In Massachusetts, the popular columnist and talk-show host Howie Carr identified an assortment of violent crimes recently committed by “Third World illegal-alien criminals.” In just the last few weeks a Cambodian, an African, a Salvadoran, a Dominican, a Vietnamese, a Chinese, and a Liberian were charged or convicted of murder, assault, drug trafficking, identity fraud and resisting a federal officer.

The tax reform bill moving through Congress plugs one of the ways in which illegal aliens have been supporting themselves with federal tax credits.
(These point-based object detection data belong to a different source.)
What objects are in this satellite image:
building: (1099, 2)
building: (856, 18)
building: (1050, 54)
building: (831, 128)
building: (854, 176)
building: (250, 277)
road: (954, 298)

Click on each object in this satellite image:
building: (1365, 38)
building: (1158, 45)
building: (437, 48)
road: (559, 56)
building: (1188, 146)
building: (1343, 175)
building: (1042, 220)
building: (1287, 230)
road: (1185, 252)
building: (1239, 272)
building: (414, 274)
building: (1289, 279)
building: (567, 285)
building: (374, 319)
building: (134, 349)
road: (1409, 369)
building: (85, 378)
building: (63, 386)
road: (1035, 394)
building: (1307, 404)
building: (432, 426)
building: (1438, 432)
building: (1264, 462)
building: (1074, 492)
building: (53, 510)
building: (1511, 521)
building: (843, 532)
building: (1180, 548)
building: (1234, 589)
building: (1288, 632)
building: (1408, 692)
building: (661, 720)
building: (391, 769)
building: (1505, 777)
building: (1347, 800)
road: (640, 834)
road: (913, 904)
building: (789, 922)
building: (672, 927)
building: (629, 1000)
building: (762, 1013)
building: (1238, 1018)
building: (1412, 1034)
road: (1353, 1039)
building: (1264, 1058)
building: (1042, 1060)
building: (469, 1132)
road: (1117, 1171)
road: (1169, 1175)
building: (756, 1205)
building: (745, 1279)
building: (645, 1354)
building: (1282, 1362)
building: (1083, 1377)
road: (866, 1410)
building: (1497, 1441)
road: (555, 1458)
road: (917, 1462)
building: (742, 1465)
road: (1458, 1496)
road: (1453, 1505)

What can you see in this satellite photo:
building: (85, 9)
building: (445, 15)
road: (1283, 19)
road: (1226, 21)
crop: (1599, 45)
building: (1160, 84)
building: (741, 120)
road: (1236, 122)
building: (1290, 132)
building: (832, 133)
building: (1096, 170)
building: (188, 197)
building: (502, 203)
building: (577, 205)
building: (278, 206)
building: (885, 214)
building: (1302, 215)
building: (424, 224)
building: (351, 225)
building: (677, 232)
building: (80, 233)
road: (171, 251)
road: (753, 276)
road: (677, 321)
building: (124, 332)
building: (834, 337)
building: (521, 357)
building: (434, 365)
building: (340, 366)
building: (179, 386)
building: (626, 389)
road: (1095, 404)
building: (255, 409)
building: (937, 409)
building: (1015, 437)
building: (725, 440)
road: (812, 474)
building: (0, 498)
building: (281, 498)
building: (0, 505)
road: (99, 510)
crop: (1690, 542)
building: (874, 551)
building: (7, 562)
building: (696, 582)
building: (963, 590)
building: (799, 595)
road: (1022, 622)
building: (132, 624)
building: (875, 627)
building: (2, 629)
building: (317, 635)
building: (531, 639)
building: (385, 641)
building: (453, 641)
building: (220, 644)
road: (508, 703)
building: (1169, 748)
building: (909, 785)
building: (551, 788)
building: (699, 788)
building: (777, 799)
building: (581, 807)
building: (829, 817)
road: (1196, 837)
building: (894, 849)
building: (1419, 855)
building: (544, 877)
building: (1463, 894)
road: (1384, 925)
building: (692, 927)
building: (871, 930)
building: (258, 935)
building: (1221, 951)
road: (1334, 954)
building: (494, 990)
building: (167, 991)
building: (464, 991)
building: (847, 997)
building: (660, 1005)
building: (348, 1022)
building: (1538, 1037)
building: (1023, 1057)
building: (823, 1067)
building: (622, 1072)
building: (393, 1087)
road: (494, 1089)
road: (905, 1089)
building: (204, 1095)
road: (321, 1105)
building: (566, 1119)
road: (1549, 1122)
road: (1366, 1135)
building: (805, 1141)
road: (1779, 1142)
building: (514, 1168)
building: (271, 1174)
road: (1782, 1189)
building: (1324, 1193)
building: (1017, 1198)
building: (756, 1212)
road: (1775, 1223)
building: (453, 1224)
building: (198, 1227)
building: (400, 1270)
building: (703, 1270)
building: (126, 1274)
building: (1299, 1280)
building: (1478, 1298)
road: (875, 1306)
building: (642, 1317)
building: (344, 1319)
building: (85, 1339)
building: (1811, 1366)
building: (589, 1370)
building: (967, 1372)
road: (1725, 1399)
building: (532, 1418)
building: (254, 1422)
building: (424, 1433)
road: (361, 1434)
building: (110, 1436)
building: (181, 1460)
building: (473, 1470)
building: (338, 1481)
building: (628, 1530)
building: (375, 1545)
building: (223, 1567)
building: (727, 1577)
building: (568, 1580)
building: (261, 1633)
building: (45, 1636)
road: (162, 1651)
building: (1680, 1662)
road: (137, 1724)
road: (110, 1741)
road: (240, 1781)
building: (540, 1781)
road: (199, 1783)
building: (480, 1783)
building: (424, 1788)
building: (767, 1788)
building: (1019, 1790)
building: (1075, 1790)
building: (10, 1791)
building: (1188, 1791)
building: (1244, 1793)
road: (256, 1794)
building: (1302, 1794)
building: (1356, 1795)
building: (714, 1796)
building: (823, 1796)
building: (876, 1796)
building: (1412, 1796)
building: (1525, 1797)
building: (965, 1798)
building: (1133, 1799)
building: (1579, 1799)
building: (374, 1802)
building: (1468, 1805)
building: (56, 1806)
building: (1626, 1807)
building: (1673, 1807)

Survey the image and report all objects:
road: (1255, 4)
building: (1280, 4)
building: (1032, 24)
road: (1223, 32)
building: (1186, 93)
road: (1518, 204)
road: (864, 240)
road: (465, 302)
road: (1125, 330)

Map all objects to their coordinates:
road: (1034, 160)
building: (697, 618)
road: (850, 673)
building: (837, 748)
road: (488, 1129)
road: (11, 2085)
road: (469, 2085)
The bill requires a valid Social Security number to claim the Additional Child Tax Credit, under which $4.2 billion a year has been paid out to illegal aliens who lack a valid number.

That’s fine as far as it goes, but child tax credits should require a valid ID from both parents, not just one. An even better reform, which is not currently in the bill, would be to prohibit employers from getting a business tax deduction from wages paid to unauthorized alien workers.

According to the Center for Immigration Studies, $165 billion a year in deductible wages is currently being paid to illegal workers, thereby saving their employers about $25.4 billion a year in federal taxes. Plugging that gap would yield $254 billion over 10 years which could support additional tax cuts for law-abiding Americans.